• **Görev 1**: Aşağıdaki üç ifadenin İsmail Hakkı Bey hakkındaki metinle uyuşup uyuşmadığını (a), (b), (c) için ayrı ayrı evet ya da hayır diye belirtin ve her birine karar veren sözleri metinden aynen alıntılayın. (a) İsmail Hakkı Bey Balat semtinde doğmuştur. (b) İlk okuldan sonra ailesi onu bir örücünün yanına çırak olarak vermiştir. (c) İsmail Hakkı Bey Batı mûsıkîsini Suyolcu Lâtif Ağa'dan öğrenmiştir.
• **Görev 2**: İsmail Hakkı Bey hakkındaki metni "O zamanlar henüz" sözlerinden "Batı notası öğreniyordu." sözlerine kadar baştan sona yeniden yazarak düzenleyin ve bu bölümde "fasıl" yerine "şarkı" koyun.

• **Okuma Metni**:
----

Muallim İsmail Hakkı Bey


Muallim İsmail Hakkı Bey


İsmail Hakkı Bey, 1865 yılında İstanbul'un Balat semtinde dünyaya geldi.

Babası "İdare-i Husûsiye"memurlarından hanende Reşid Efendi'dir. İlk okulu okuduktan sonra onu ailesi Mercan'da bir örücünün yanına çırak olarak verdi.

Mahallesinde ve işyerine yakın câmilerde okuduğu ezanlarla sesinin güzelliği dikkatleri çekiyordu. Bir çok műsıkîşinasımızın hayatında olduğu gibi, bu güzel sesi duyan yüksek dereceli bir saray görevlisi , ki bu kimsenin bir saray müezzini olduğu söylenir, Mızıka-i Humayűn'a alınmasına aracı oldu.

O zamanlar henüz Enderûn kapatılmadığı için, geleneksel öğretim ölçüleri içinde Suyolcu Lâtif Ağa'dan mûsıkî öğrenerek birçok fasıl geçti. Bir taraftan da Mızıka-i Humayûn hocalarından Batı Mûsıkîsi ve Batı notası öğreniyordu.

----

• **Veri Alıntıları**:

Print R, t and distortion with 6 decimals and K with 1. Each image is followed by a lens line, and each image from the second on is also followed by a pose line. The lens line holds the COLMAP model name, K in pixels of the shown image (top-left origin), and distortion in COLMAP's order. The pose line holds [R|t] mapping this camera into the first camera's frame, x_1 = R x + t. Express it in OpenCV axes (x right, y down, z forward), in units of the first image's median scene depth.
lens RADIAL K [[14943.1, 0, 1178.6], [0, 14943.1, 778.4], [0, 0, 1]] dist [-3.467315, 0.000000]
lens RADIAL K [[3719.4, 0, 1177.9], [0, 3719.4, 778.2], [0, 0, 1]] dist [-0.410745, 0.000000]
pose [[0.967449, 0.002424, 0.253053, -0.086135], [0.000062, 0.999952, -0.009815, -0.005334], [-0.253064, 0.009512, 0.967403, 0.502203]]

----

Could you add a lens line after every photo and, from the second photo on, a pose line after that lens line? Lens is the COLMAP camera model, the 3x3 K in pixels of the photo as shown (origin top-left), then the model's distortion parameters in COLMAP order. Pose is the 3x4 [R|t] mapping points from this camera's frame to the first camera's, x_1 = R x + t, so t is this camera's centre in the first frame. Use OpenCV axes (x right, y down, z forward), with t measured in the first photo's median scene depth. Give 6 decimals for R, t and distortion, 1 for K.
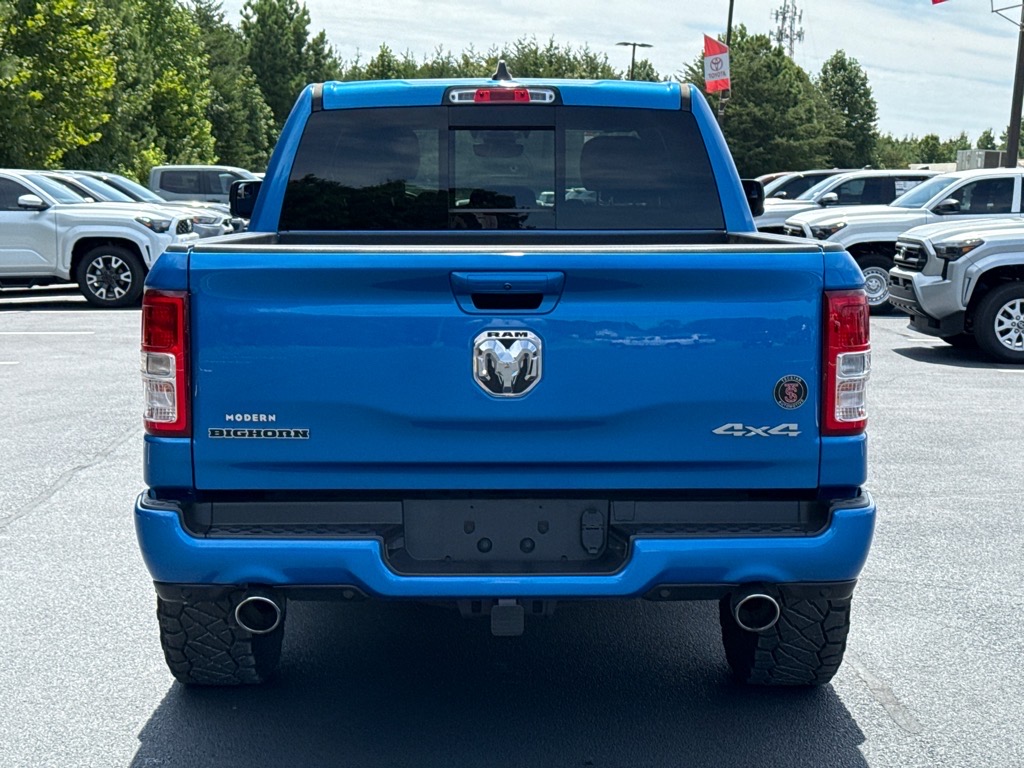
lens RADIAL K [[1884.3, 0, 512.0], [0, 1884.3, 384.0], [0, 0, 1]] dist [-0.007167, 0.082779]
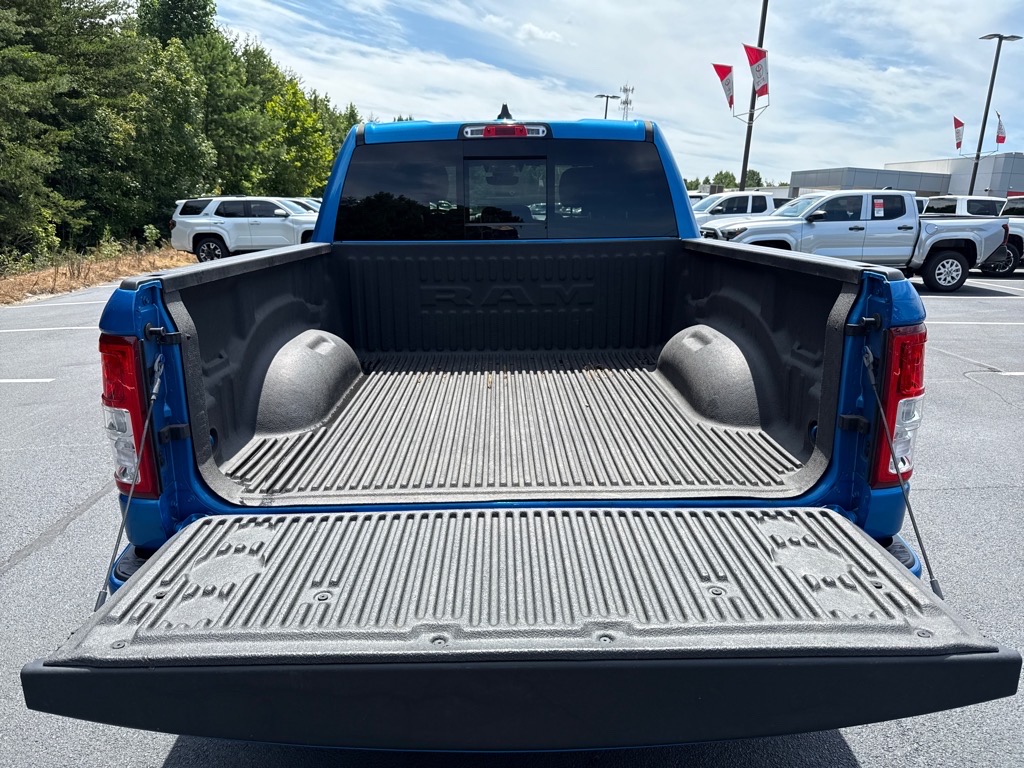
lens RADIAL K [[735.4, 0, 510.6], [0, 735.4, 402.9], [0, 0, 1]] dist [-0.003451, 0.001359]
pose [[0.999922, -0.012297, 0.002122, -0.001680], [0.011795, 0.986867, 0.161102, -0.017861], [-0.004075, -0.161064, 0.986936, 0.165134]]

----

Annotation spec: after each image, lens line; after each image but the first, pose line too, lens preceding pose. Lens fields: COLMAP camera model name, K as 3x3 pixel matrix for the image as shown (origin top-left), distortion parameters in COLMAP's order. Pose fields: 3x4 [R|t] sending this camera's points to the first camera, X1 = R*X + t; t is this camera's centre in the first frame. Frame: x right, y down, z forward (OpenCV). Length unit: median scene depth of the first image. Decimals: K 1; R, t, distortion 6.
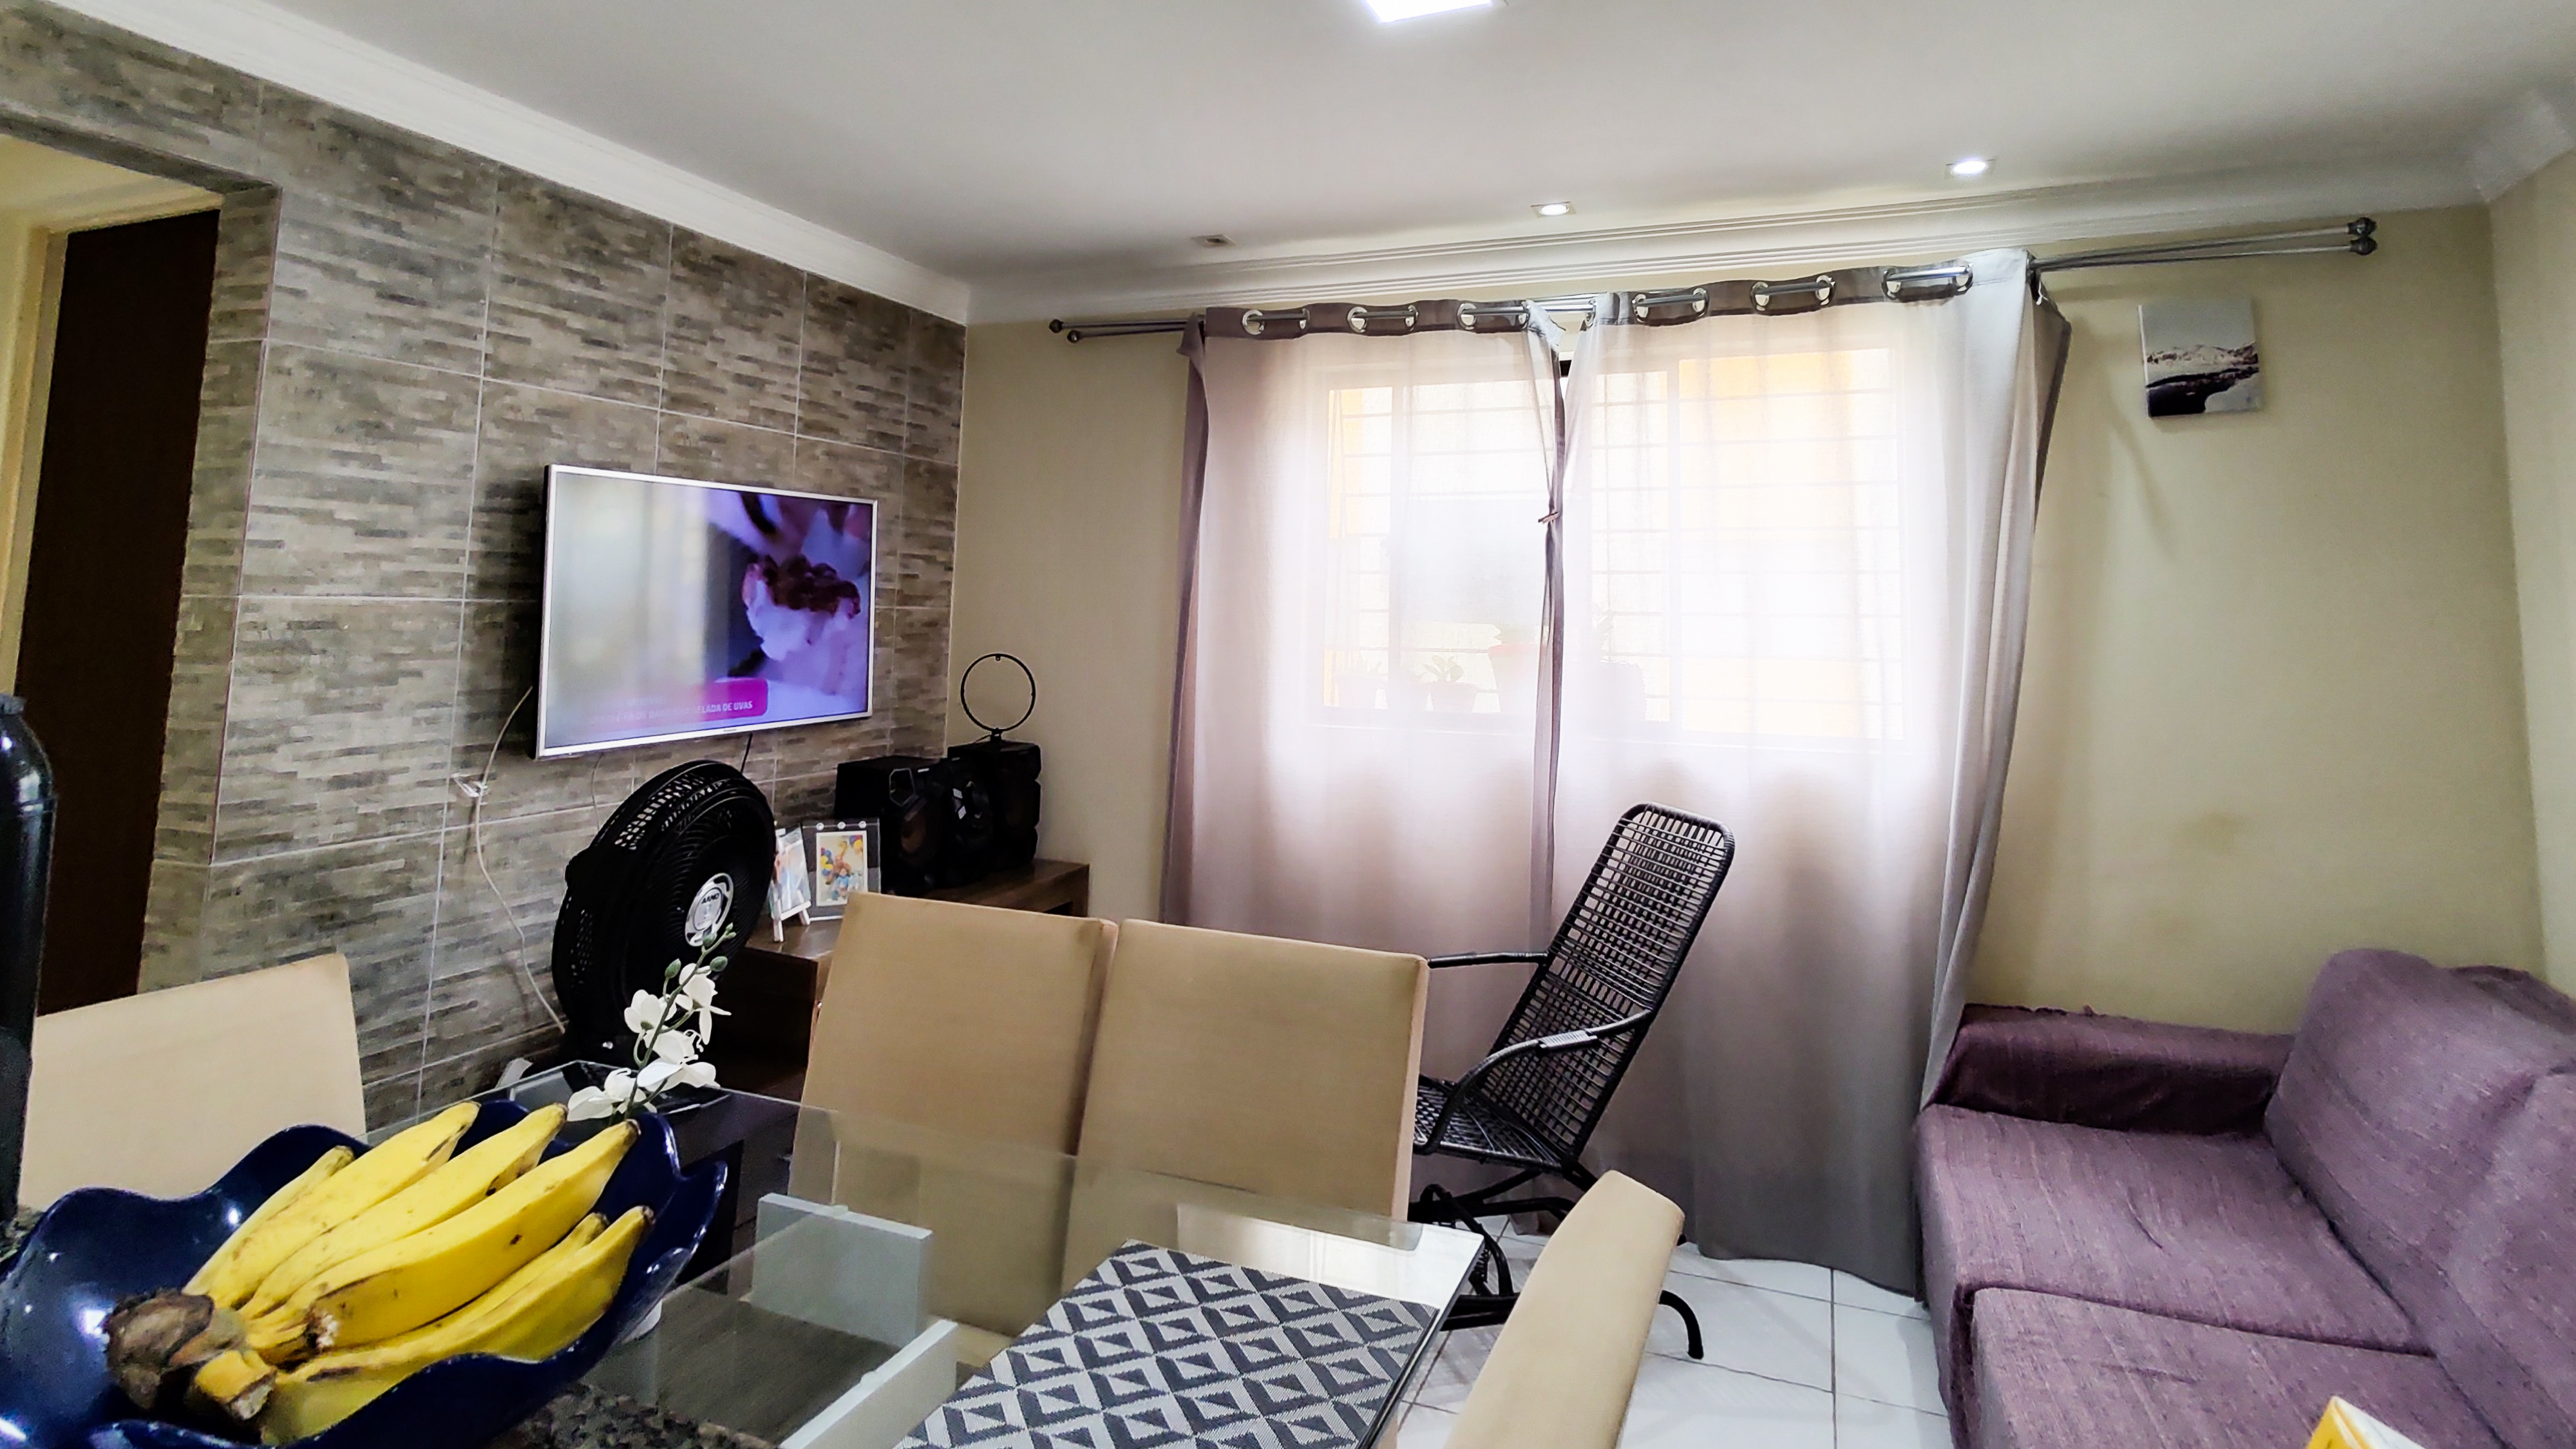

----

• **Yanıt 1**:
(a) Evet: "1865 yılında İstanbul'un Balat semtinde dünyaya geldi."
(b) Evet: "İlk okulu okuduktan sonra onu ailesi Mercan'da bir örücünün yanına çırak olarak verdi."
(c) Hayır: "Bir taraftan da Mızıka-i Humayûn hocalarından Batı Mûsıkîsi ve Batı notası öğreniyordu."

• **Yanıt 2**:
O zamanlar henüz Enderûn kapatılmadığı için, geleneksel öğretim ölçüleri içinde Suyolcu Lâtif Ağa'dan mûsıkî öğrenerek birçok şarkı geçti. Bir taraftan da Mızıka-i Humayûn hocalarından Batı Mûsıkîsi ve Batı notası öğreniyordu.